The new normal and lurking dragons – more bloggers on NEXT13

Anab Jain has recreated her NEXT13 talk in blog post form - and other bloggers went away haunted by their own dragons. More great blogging about the conference.

Some more long form, thoughtful posts are starting to emerge out on the web, as people have the chance to mull over the themes explored in Berlin last week. Here’s our pick of the more challenging ones published in the last few days:

Anab Jain gave one of the most mind-expanding talks at NEXT 13, and has recreated that experience in blog post form as Design for the New Normal (Revisited). Several people told me that they tried to grab all the links she included, but didn’t manage it. Well, you can now find them as 70 slides and commentary, with the time to really drink them in…

She’s also created a new Tumblr blog to catch related ideas.

Kathrin Kaufmann was a repeat visitor to NEXT – but found it less challenging than in previous years:

Last week, I went to NEXT Berlin, a conference with a focus on the digital future and start-ups. I’ve already been there last year and left with many things to think about. All in all, it had changed my perspective on certain things. I guess as I’ve followed up all the topics and speaker that thrilled me, it was no surprise that this time my horizon wasn’t broadened quite as much as last year.

Still, she found plenty to write about

Nicolas Sierro was paying careful attention to the dynamics between startups, established companies and investors at the show, and has some interesting observations:

I would like to highlight mixed feelings and tangible sources of tension felt among these players.
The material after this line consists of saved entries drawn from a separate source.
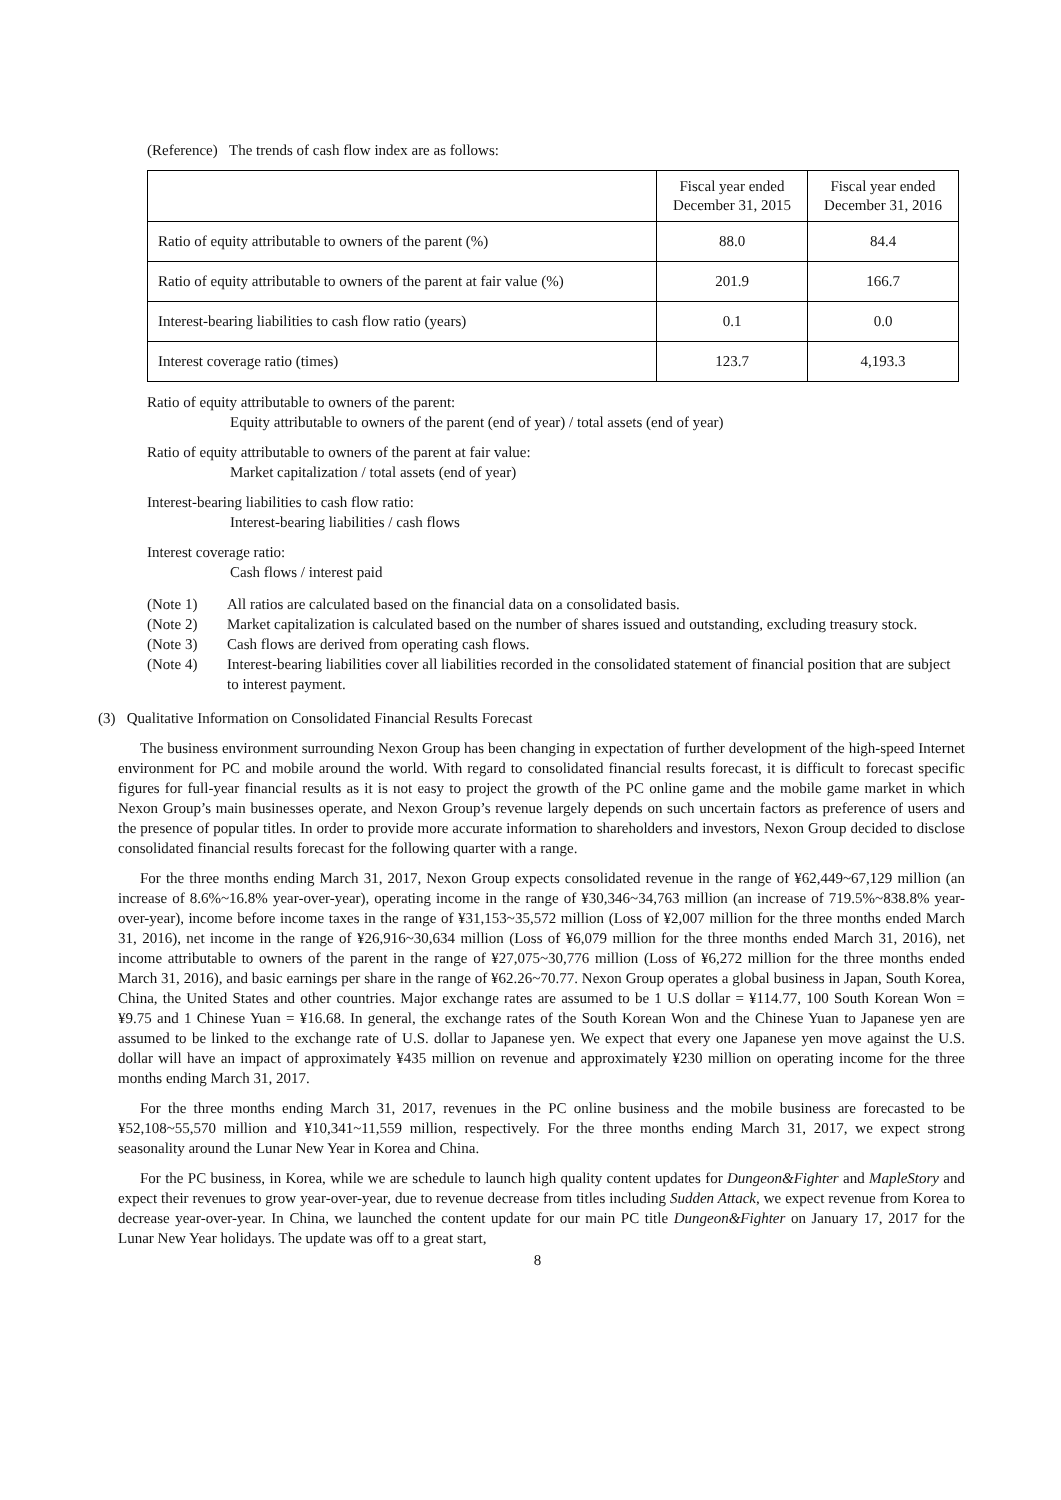(Reference) The trends of cash flow index are as follows:
| | Fiscal year ended December 31, 2015 | Fiscal year ended December 31, 2016 |
| --- | --- | --- |
| Ratio of equity attributable to owners of the parent (%) | 88.0 | 84.4 |
| Ratio of equity attributable to owners of the parent at fair value (%) | 201.9 | 166.7 |
| Interest-bearing liabilities to cash flow ratio (years) | 0.1 | 0.0 |
| Interest coverage ratio (times) | 123.7 | 4,193.3 |
Ratio of equity attributable to owners of the parent:
Equity attributable to owners of the parent (end of year) / total assets (end of year)
Ratio of equity attributable to owners of the parent at fair value:
Market capitalization / total assets (end of year)
Interest-bearing liabilities to cash flow ratio:
Interest-bearing liabilities / cash flows
Interest coverage ratio:
Cash flows / interest paid
(Note 1) All ratios are calculated based on the financial data on a consolidated basis.
(Note 2) Market capitalization is calculated based on the number of shares issued and outstanding, excluding treasury stock.
(Note 3) Cash flows are derived from operating cash flows.
(Note 4) Interest-bearing liabilities cover all liabilities recorded in the consolidated statement of financial position that are subject to interest payment.
(3) Qualitative Information on Consolidated Financial Results Forecast
The business environment surrounding Nexon Group has been changing in expectation of further development of the high-speed Internet environment for PC and mobile around the world. With regard to consolidated financial results forecast, it is difficult to forecast specific figures for full-year financial results as it is not easy to project the growth of the PC online game and the mobile game market in which Nexon Group’s main businesses operate, and Nexon Group’s revenue largely depends on such uncertain factors as preference of users and the presence of popular titles. In order to provide more accurate information to shareholders and investors, Nexon Group decided to disclose consolidated financial results forecast for the following quarter with a range.
For the three months ending March 31, 2017, Nexon Group expects consolidated revenue in the range of ¥62,449~67,129 million (an increase of 8.6%~16.8% year-over-year), operating income in the range of ¥30,346~34,763 million (an increase of 719.5%~838.8% year-over-year), income before income taxes in the range of ¥31,153~35,572 million (Loss of ¥2,007 million for the three months ended March 31, 2016), net income in the range of ¥26,916~30,634 million (Loss of ¥6,079 million for the three months ended March 31, 2016), net income attributable to owners of the parent in the range of ¥27,075~30,776 million (Loss of ¥6,272 million for the three months ended March 31, 2016), and basic earnings per share in the range of ¥62.26~70.77. Nexon Group operates a global business in Japan, South Korea, China, the United States and other countries. Major exchange rates are assumed to be 1 U.S dollar = ¥114.77, 100 South Korean Won = ¥9.75 and 1 Chinese Yuan = ¥16.68. In general, the exchange rates of the South Korean Won and the Chinese Yuan to Japanese yen are assumed to be linked to the exchange rate of U.S. dollar to Japanese yen. We expect that every one Japanese yen move against the U.S. dollar will have an impact of approximately ¥435 million on revenue and approximately ¥230 million on operating income for the three months ending March 31, 2017.
For the three months ending March 31, 2017, revenues in the PC online business and the mobile business are forecasted to be ¥52,108~55,570 million and ¥10,341~11,559 million, respectively. For the three months ending March 31, 2017, we expect strong seasonality around the Lunar New Year in Korea and China.
For the PC business, in Korea, while we are schedule to launch high quality content updates for Dungeon&Fighter and MapleStory and expect their revenues to grow year-over-year, due to revenue decrease from titles including Sudden Attack, we expect revenue from Korea to decrease year-over-year. In China, we launched the content update for our main PC title Dungeon&Fighter on January 17, 2017 for the Lunar New Year holidays. The update was off to a great start,
8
Some startups founders noticed the visible presence of these 2 other groups (companies & investors) during the event, a reminder of their important role in this ecosystem. One of them told me “perhaps in the future we, startups, will be mainly on stage and VCs in the audience to learn from us”. Another sign of tension was revealed during the last presentation by Bruce Sterling. He criticized the VC/Startup financial model where investors get rich while founders could be eased out by investors anytime once the later have enough participation.

It’s clear many people came away with their own, personal dragons to think about. Jasmina Tesanovic found plenty in her lyrical and unsettling meditation on what she learnt at NEXT13:

Those who wear the network become its surveillance devices, those who track are tracked in return, those who anticipate will increase the pace of the events that befall them, those who know their customers in deep detail are eagerly spilling their own guts on the forensic slab of Big Data. No product or service will go untouched by low-cost sensors, augmented reality, health probes and instrumented self-hood; it’s mindshare as well as marketing, all in a cavalcade of meter-high break-dancing robots and personalized anti-Barbie dolls.

Others, though, fought their dragons and came away with practical advice – like Startupbootcamp’s Lauren Ingram:

As engineers have the potential to go straight from Stanford into high-paid jobs (as much as $200k), they are considered gold dust – Stanford’s top engineers provide much of the lifeblood of Silicon Valley startups. So if you don’t have the advantage of being an engineer, you still need to think like a techie. Julia Hartz, co-founder of ticketing giant Eventbrite (based in Silicon Valley) says that part of the success of Eventbrite is down to thinking like a tech company rather than thinking like a ticketing company.